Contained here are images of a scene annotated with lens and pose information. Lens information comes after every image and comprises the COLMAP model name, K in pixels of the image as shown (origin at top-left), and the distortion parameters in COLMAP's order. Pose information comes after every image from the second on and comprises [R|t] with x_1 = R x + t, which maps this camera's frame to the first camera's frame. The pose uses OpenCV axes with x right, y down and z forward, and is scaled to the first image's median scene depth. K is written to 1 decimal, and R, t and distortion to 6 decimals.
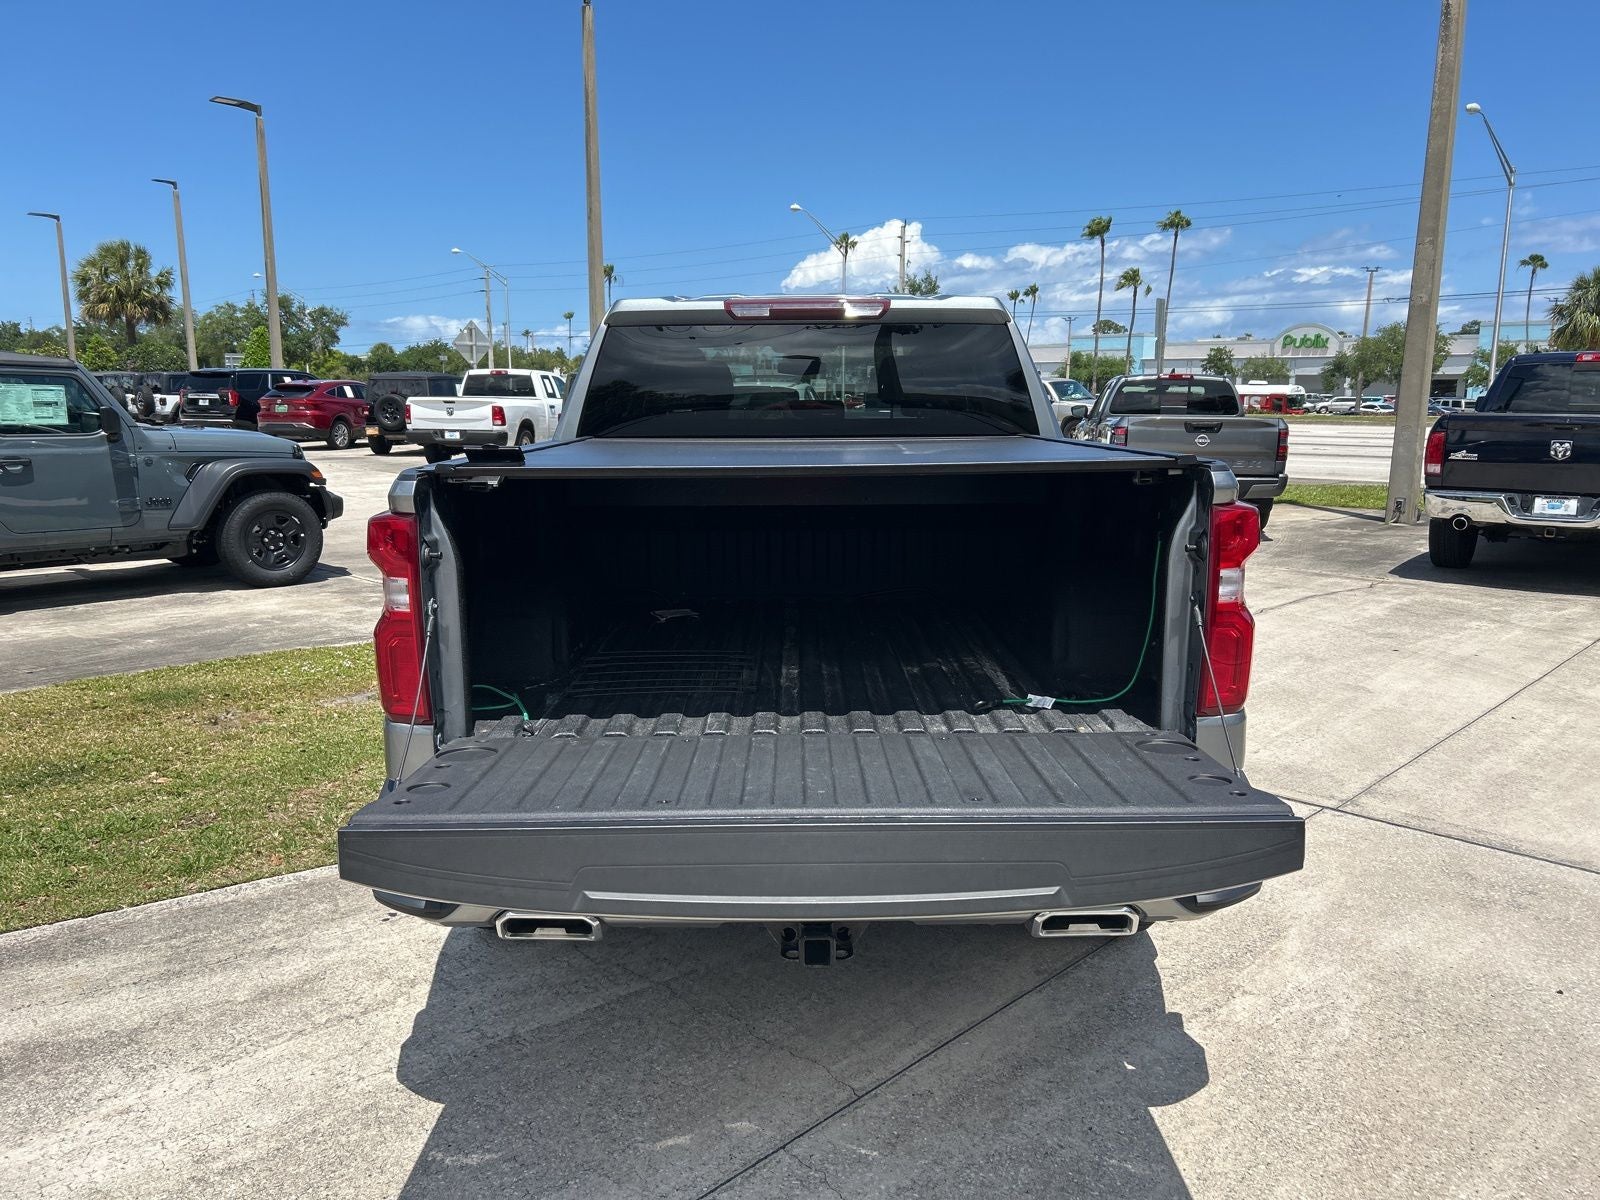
lens RADIAL K [[1204.7, 0, 802.5], [0, 1204.7, 601.4], [0, 0, 1]] dist [0.036461, -0.036465]
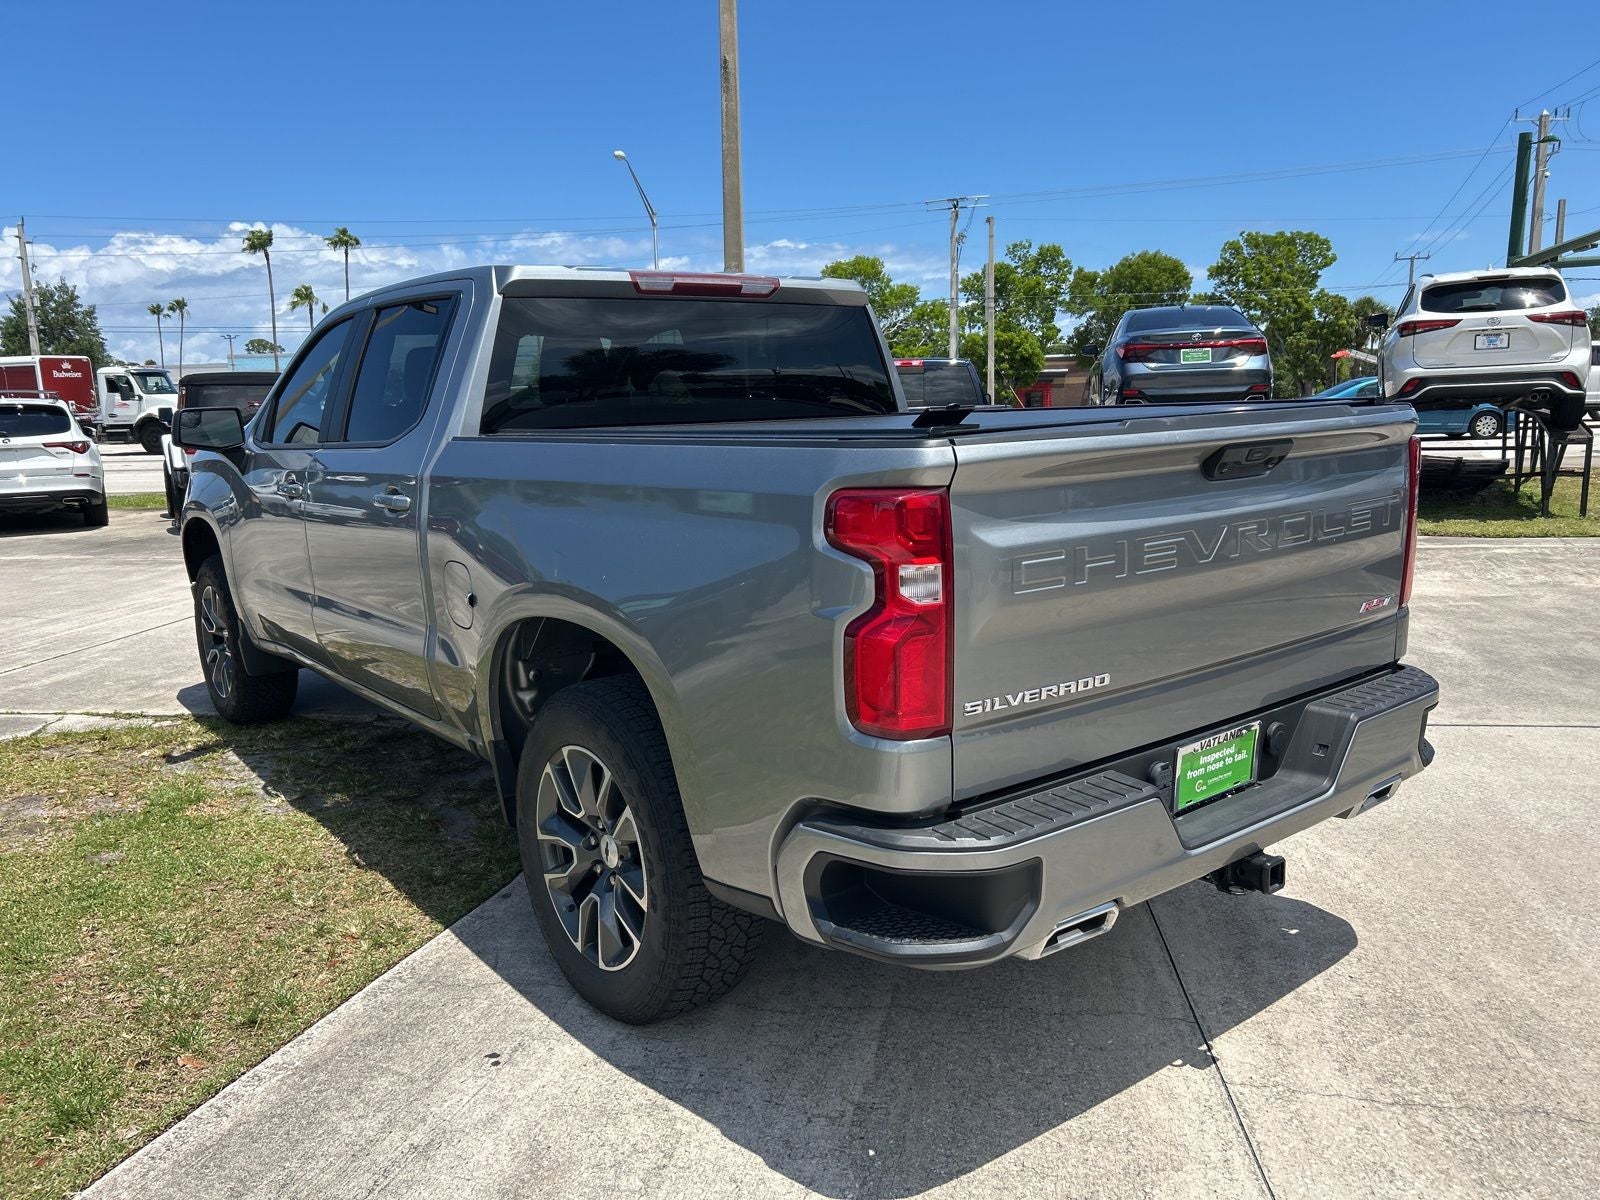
lens RADIAL K [[1204.7, 0, 806.2], [0, 1204.7, 605.3], [0, 0, 1]] dist [0.036461, -0.036465]
pose [[0.789040, -0.122876, 0.601928, -0.443844], [0.131353, 0.990879, 0.030091, -0.013290], [-0.600135, 0.055322, 0.797983, 0.191675]]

> [TASK REQUIREMENTS] Could you copy the lines above exactly and skip the images?

> [ANSWER TO THE PROBLEM]
Contained here are images of a scene annotated with lens and pose information. Lens information comes after every image and comprises the COLMAP model name, K in pixels of the image as shown (origin at top-left), and the distortion parameters in COLMAP's order. Pose information comes after every image from the second on and comprises [R|t] with x_1 = R x + t, which maps this camera's frame to the first camera's frame. The pose uses OpenCV axes with x right, y down and z forward, and is scaled to the first image's median scene depth. K is written to 1 decimal, and R, t and distortion to 6 decimals.
lens RADIAL K [[1204.7, 0, 802.5], [0, 1204.7, 601.4], [0, 0, 1]] dist [0.036461, -0.036465]
lens RADIAL K [[1204.7, 0, 806.2], [0, 1204.7, 605.3], [0, 0, 1]] dist [0.036461, -0.036465]
pose [[0.789040, -0.122876, 0.601928, -0.443844], [0.131353, 0.990879, 0.030091, -0.013290], [-0.600135, 0.055322, 0.797983, 0.191675]]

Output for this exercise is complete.